Sin Cos Sensor Magnet Encoder

Good day!

I have a sin cos analog output sensor that I am using with a Kelly Controller (KHS) for bench marking a home made igbt inverter board. I am familiar with this sensor as it comes pre installed on several models of industrial motors that I work with.

I have been running hall sensors on my benchtop igbt inverter (Same igbts that the kelly uses)

I attemped to use hall sensors, but am not very happy with the control scheme. The motor is 16 poles and spends most of its time at 250 - 1000 rpm. I desire to use the magnet encoder / sin cos encoder.

What would be a good strategy to use this sensor with simplefoc?

I see that in the docs there is a sensor analog class for magnet encoders, but it expects a single analog input. I see that you can define two magnet sensors, but I am unsure as to the reason for this ability.

Magnetic sensors are like a sin/cos encoder with an internal ADC and processor to compute the angle, and often have multiple methods of communicating the result (SPI, I2C, ABZ, PWM, analog, etc.). MagneticSensorAnalog is for receiving the angle as an analog value.

A sin/cos encoder is just two linear hall sensors 90 degrees from eachother. Their values can be converted to an angle with atan2 using the LinearHall class. Set pole pairs to 1. Higher numbers are for sensing the rotor magnets rather than a shaft-mounted magnet.

Or for better accuracy you can try this experimental class I wrote when playing with linear hall sensors for a shaft-mounted magnet https://github.com/dekutree64/Arduino-FOC-drivers/tree/dev/src/encoders/CalibratedSinCos
There may or may not be a subtle bug causing a tiny error in the output as it progresses through the various zones. I gave up on it due to not being able to get the ADC noise as low as I wanted, so I never got to the bottom of the small discrepancy I was seeing in the data. It’s only 0.1 degree or something, so can be ignored in most cases.

Hall sensors are generally pretty noisy, so it’s better if you can average a bunch of samples rather than just one call to analogRead per frame. That’s why those classes have a weak function for reading the sensors that you can override with a custom version. And if you’re running on STM32, its implementation of analogRead is ridiculously slow so you pretty much have to write a custom version anyway. But it’s difficult if you also need lowside current sense.

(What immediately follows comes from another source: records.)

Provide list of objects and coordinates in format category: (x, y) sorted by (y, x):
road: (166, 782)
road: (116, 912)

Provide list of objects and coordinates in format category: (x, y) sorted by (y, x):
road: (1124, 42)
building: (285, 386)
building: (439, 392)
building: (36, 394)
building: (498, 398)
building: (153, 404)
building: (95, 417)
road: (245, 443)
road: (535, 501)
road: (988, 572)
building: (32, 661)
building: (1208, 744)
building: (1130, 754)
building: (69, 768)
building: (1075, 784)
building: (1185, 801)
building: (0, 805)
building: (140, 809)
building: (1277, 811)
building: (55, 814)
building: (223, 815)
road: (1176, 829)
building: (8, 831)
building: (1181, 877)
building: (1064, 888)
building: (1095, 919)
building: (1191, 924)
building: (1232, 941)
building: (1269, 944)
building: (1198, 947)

The STM32 is slow? That is a scary thought… This might have contributed as to why my original 3 hall sensors did not perform as I expected or wished. 1/2 a degree is plenty. 0.1 degree more granular than the sensor offers for precision.

I will take a look at the Linear Hall class and begin to digest!

STM32’s ADC is wonderfully fast. The G431 I use can take 2 million samples per second on each of the two ADC units. When configured properly, you can greatly improve the signal quality with a lot of oversampling. It’s just the library implementation of analogRead does a whole startup and calibration process, takes one sample, and then shuts the ADC down for every call. It’s infuriating to read the source code and see the waste, and yet the authors defend that it’s the “right” way to do it for a function that prioritizes compatibility over performance. But in reality it hurts compatibility because it’s unusable as is, so everyone has to write a CPU-specific setup.